Vulcan - Lines and Polygons | Mining University

Vulcan - Lines and Polygons

Many of the CAD functions in Vulcan are created in the same manner and share common properties.  Lines and polygons are two objects that differ in fundamental ways.  These differences are not detrimental to the user in either case but you should know what the differences are so that you are not surprised when they show up in the normal course of work.
In some other drafting programs (AutoCAD) the difference between a line and a polygon is simply the fact that the first and last points share the same coordinates.  This seems intuitive enough as you are digitizing data but when you stop to think about it, there are really more points on the line than are needed.  A square with four corners would, in this method, need five points (the first and last being the same). 

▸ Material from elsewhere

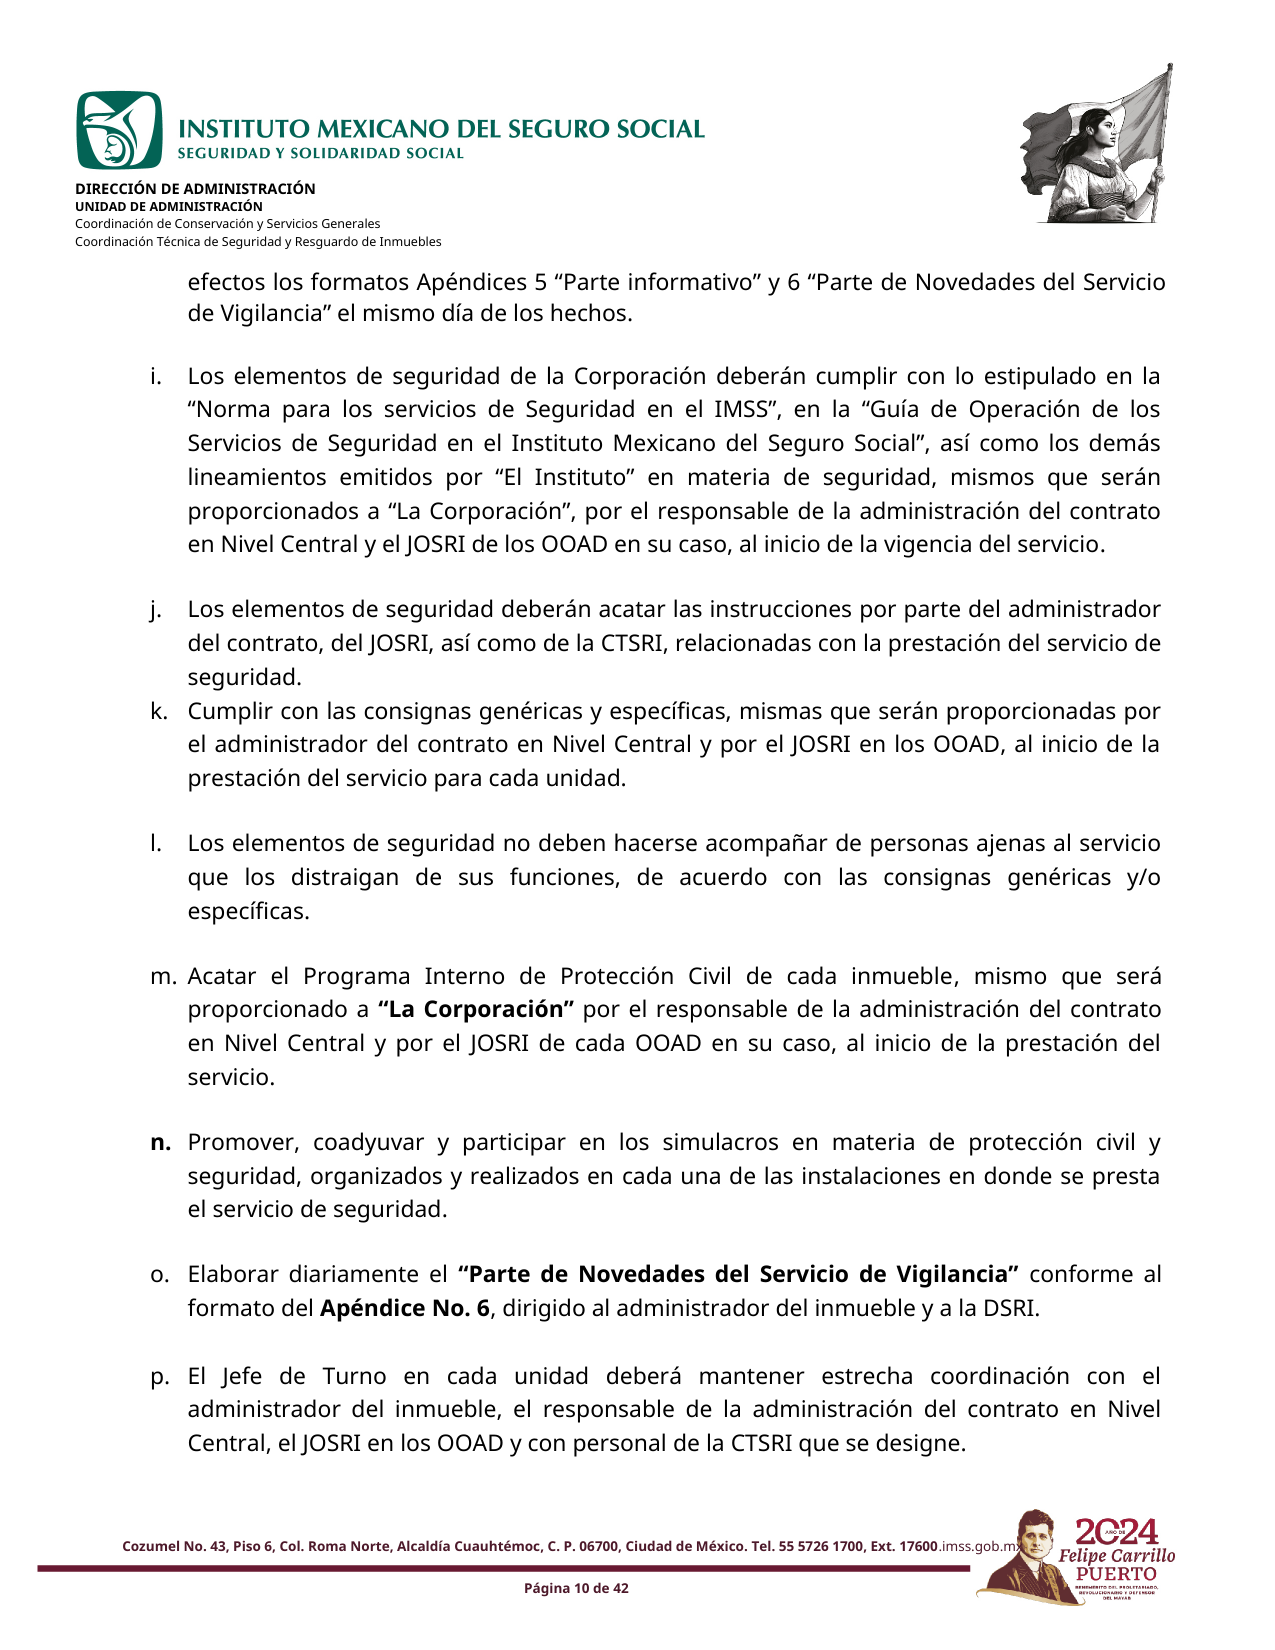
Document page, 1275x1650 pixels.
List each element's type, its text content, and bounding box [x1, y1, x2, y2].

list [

There is also the problem of the point snap.  I’m sure that all of you are conscientious digitizers and always use the snap to points mode when creating a closed polygon, but what about your co-workers?  When working with a polygon digitized by someone else, how do you know that it is actually closed?
 
In Vulcan the difference between lines and polygons is that the polygon has a flag that says the first point and the last point should be connected.  This removes the ambiguity of having to snap to the first point (or not) and gives the user an attribute that can be queried to find out if the object is closed.
For two objects that are so similar, the dissimilarity of what is created is really surprising.  To illustrate, this let’s create some lines and polygons.
Lines:
1)      Design > Create > Line
2)      If no layer is current you will be prompted to create a layer
a.      Enter a name in the ‘Layer’ field
b.      Enter a description in the ‘Description’ field
c.      Click ‘OK’
3)      The Vulcan prompt (top middle and bottom left of the screen) instructs you to ‘Indicate first point.’  Click a point on the screen.
4)      After the first point has been indicated the prompt will change to ‘Indicate next point.’ 
5)      Notice the rubber band line between the cursor and the first point.  When you indicate the next point this line will become the new segment of your line.
6)      Click two more points.
7)      Right click to cancel out of indicating points on this line.
8)      Notice that you have not canceled out of the option completely and that the prompt has changed to ‘Indicate continuing point’
9)      Indicate a point in the primary window.
10)   The prompt has changed back to ‘Indicate next point.’ 
11)   Click two more points.
12)   Right click twice to completely cancel out of the create line option.
Before we look too closely at the lines that we have created, let’s create some polygons.
Polygons:
1)      Design > Create > Polygon
2)      The Vulcan prompt (top middle and bottom left of the screen) instructs you to ‘Indicate first point.’  Click a point on the screen.
3)      After the first point has been indicated the prompt will change to ‘Indicate next point.’ 
4)      Notice the rubber band line between the cursor and the first point.  When you indicate the next point this line will become the new segment of your line.
5)      Click two more points.
6)      Right click to cancel out of indicating points on this line.
7)      At this point you will see that a segment has been added between the first and last points of the polygon.   It is now closed.
8)      Notice that you have not canceled out of the option completely and that the prompt has changed to ‘Indicate first point’
9)      Indicate a point in the primary window.
10)   The prompt has changed back to ‘Indicate next point.’ 
11)   Click two more points.
12)   Right click twice to completely cancel out of the create polygon option.
The creation method for lines and polygons is almost exactly the same.  If you play around with these options for a while you will notice that the create polygon option requires you to digitize at least three points for each polygon while the create line option will allow for a single point per line.  The big difference between the two objects becomes apparent when we select them. 
Click on one of the lines we digitized.  What happens?  Both of the lines highlight in Vulcan.  The two lines are the same object. 
Now, click on one of the polygons.  What happens?  Only one object is highlighted.  The polygons are two separate objects. 
I don’t know why these seemingly similar objects behave so differently in Vulcan.  I do know that it can be frustrating, later on, to have objects that you thought were separate turn out to really be the same.  Just remember that if you want to digitize lines that are separate objects you mush right click twice and re-select the create line option between each line. 
Now that the objects have been created it is tempting to use the Design > Object Edit > Explode option to break the lines into separate objects.  DO NOT DO THIS!  The explode option goes way beyond breaking the lines into different objects and makes each segment a new object.  Instead, use the Design > Object Edit > Split option.  This option has a nice little sub-function called ‘Split where disconnection exists’ that will do what you are thinking of.  I will explain both the explode and split options in a later post.
Creating lines and polygons is a powerful tool in creating a mine design, just don’t be fooled into believing that the ‘objects’ created are equal.